Primitive 8: Eval Harness

Agent evals should inspect paths, not only answers.

type EvalCase = {
  caseId: string;
  input: string;
  expected: {
    toolsCalled?: string[];
    toolsNotCalled?: string[];
    stopReason: StopReason;
  };
};

Useful evals catch forbidden tools, missing evidence, approval bypasses, invalid decisions, repeated side effects, and budget exhaustion.

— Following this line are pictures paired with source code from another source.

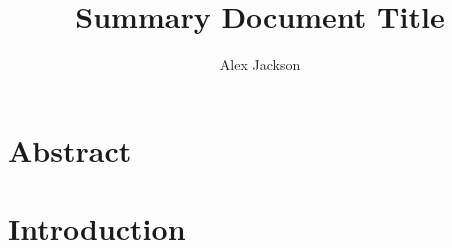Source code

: \documentclass{summary}
\title{Summary Document Title}
\author{Alex Jackson}
\begin{document}
\thispagestyle{empty}
\maketitle

\section*{Abstract}

\tableofcontents

\section{Introduction}

\end{document}
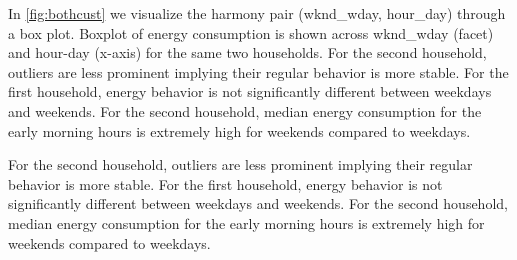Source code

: \documentclass[12pt]{article}
\begin{document}
In \autoref{fig:bothcust} we visualize the harmony pair (wknd\_wday,
hour\_day) through a box plot. Boxplot of energy consumption is shown
across wknd\_wday (facet) and hour-day (x-axis) for the same two
households. For the second household, outliers are less prominent
implying their regular behavior is more stable. For the first household,
energy behavior is not significantly different between weekdays and
weekends. For the second household, median energy consumption for the
early morning hours is extremely high for weekends compared to weekdays.

For the second household, outliers are less prominent implying their
regular behavior is more stable. For the first household, energy
behavior is not significantly different between weekdays and weekends.
For the second household, median energy consumption for the early
morning hours is extremely high for weekends compared to weekdays.
\end{document}

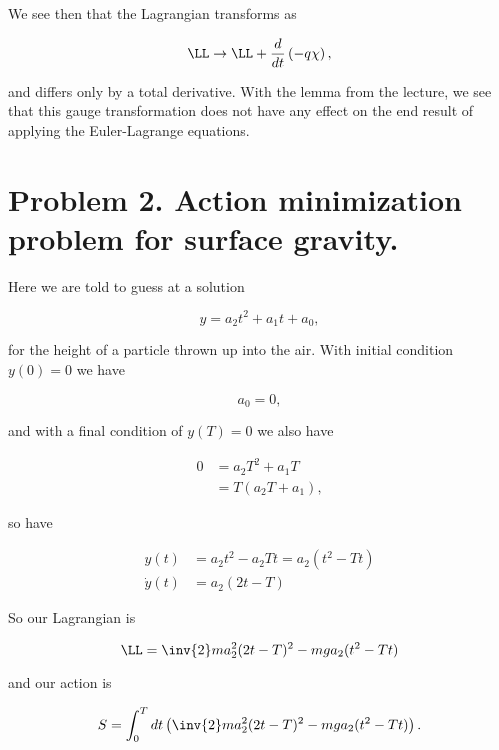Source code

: We see then that the Lagrangian transforms as

\begin{equation}\label{eqn:classicalMechanicsPs1:n}
\LL \rightarrow \LL + \frac{d}{dt}\left( -q \chi \right),
\end{equation}

and differs only by a total derivative.  With the lemma from the lecture, we see that this gauge transformation does not have any effect on the end result of applying the Euler-Lagrange equations.

\section{Problem 2.  Action minimization problem for surface gravity.}

Here we are told to guess at a solution

\begin{equation}\label{eqn:classicalMechanicsPs1:n}
y = a_2 t^2 + a_1 t + a_0,
\end{equation}

for the height of a particle thrown up into the air.  With initial condition $y(0) = 0$ we have

\begin{equation}\label{eqn:classicalMechanicsPs1:n}
a_0 = 0,
\end{equation}

and with a final condition of $y(T) = 0$ we also have

\begin{align*}
0 
&= 
a_2 T^2 + a_1 T \\
&= T( a_2 T + a_1 ),
\end{align*}

so have

\begin{align}\label{eqn:classicalMechanicsPs1:n}
y(t) &= a_2 t^2 - a_2 T t = a_2 (t^2 - T t) \\
\dot{y}(t) &= 
a_2 (2 t - T )
\end{align}

So our Lagrangian is 

\begin{equation}\label{eqn:classicalMechanicsPs1:n}
\LL = 
\inv{2} m a_2^2 (2 t - T )^2 - m g a_2 (t^2 - T t)
\end{equation}

and our action is

\begin{equation}\label{eqn:classicalMechanicsPs1:n}
S = \int_0^T dt 
\left( 
\inv{2} m a_2^2 (2 t - T )^2 - m g a_2 (t^2 - T t)
\right).
\end{equation}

A plausible final answer is not enough if the trajectory was unsafe.

How This Maps to Frameworks

Runtime Primitive LangGraph Mastra AI AutoGen-style Systems CrewAI
State graph state and checkpoints workflow and memory state conversation/session state flow state
Decision node output or router result agent response or workflow step agent message task output
Loop graph traversal workflow/agent runtime conversation turn loop flow execution
Tool registry tools bound to nodes or agents tools callable functions/tools role tools
Policy gate guard node or middleware workflow/tool policy manager or wrapper flow guard or task constraint
Context packet node input state agent context and memory message set task context
Trace callbacks and checkpoints observability/evals logs and messages task and flow logs
Eval harness graph-level tests eval suites transcript/trajectory tests task/flow quality checks

Frameworks can package these primitives, but they do not remove the need to design them.

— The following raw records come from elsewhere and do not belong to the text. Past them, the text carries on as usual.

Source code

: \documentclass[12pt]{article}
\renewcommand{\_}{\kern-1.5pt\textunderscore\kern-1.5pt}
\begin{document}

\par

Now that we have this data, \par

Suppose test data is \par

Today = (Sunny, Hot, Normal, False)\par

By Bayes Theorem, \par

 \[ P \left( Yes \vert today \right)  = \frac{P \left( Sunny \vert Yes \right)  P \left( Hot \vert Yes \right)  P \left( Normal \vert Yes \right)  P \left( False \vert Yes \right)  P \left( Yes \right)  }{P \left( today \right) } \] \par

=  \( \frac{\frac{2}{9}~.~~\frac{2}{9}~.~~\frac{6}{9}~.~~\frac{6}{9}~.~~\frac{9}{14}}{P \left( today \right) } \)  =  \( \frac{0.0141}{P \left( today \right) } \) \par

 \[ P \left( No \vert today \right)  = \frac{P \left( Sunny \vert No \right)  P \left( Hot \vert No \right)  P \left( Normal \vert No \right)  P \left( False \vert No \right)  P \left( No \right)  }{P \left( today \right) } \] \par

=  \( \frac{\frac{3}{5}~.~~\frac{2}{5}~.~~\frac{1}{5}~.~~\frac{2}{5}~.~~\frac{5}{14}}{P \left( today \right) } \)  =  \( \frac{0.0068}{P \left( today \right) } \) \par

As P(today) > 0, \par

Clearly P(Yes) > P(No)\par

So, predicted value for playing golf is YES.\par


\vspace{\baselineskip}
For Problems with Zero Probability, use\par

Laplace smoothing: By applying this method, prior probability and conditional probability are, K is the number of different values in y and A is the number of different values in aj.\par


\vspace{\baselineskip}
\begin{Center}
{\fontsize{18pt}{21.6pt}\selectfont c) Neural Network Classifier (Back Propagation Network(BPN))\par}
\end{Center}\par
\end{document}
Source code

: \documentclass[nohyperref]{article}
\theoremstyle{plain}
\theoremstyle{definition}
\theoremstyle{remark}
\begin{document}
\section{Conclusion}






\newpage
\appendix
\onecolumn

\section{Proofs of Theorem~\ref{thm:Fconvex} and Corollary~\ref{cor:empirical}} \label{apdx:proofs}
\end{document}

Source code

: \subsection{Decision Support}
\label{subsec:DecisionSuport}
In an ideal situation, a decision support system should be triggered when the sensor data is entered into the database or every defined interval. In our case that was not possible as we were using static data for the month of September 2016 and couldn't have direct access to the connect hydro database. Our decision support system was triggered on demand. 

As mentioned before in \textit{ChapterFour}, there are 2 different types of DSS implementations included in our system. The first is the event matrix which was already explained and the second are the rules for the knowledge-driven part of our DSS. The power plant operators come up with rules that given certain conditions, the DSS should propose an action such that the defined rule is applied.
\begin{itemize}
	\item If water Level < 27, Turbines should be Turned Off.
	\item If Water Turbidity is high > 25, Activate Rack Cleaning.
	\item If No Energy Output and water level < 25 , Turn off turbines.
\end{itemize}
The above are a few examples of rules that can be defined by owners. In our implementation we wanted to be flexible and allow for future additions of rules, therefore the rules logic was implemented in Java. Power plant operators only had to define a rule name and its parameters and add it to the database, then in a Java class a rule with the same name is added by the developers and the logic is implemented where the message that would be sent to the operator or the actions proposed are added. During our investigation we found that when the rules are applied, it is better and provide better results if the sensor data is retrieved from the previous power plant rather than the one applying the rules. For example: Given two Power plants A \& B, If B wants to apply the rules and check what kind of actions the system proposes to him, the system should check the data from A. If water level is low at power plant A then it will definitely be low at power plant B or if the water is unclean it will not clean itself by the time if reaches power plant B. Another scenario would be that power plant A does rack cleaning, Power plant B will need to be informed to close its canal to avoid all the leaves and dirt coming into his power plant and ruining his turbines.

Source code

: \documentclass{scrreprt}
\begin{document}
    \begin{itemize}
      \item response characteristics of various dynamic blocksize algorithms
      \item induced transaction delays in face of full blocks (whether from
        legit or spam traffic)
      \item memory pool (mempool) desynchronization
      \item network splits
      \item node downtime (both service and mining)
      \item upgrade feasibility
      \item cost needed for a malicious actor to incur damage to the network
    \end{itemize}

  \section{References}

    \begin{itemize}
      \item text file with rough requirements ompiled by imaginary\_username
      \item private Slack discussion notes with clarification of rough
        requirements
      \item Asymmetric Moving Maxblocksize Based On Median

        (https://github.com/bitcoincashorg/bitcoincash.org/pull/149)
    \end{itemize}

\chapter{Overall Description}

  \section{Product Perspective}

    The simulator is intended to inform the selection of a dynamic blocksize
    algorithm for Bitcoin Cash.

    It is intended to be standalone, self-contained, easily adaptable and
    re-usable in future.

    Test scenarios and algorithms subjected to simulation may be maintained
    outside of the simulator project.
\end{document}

The important comparison is responsibility, not API shape:

Question If You Build It Yourself If You Use A Framework
Who owns state? Your runtime data model and persistence plan. The framework may provide state containers or checkpoints, but your application still defines the business state.
Who authorizes tools? Your policy function, approval records, and audit trail. The framework can expose hooks or middleware, but product policy still belongs outside the prompt.
Who assembles context? Your context builder chooses memory, evidence, tools, and omissions. The framework can provide memory abstractions, but you still need source, freshness, and privacy rules.
Who evaluates behavior? Your tests inspect decisions, tools, traces, and stop reasons. The framework can run evals, but you still decide what unsafe or low-quality behavior means.
Who handles production failures? You must add retries, idempotency, durability, alerts, and incident workflow. Mature runtimes can provide pieces of this, but they must be configured against your risk model.

What the Labs Do

The mini-framework labs implement the primitives in three passes:

  1. Lab 09 - Minimal Agent Loop builds state, decisions, loop control, and stop reasons.
  2. Lab 10 - Tool Registry and Policy Gate adds tools, policy decisions, approval-required outcomes, and refusal paths.
  3. Lab 11 - Context, Memory, Trace, and Evals adds context packets, scoped memory, trace events, and trajectory evals.

Do the labs if you want implementation intuition. Read this chapter alone if you only need the mental model.

Design Rule

Build the tiny runtime to learn. Ship with mature runtime capabilities when the system must survive real users, real data, real side effects, and real incidents.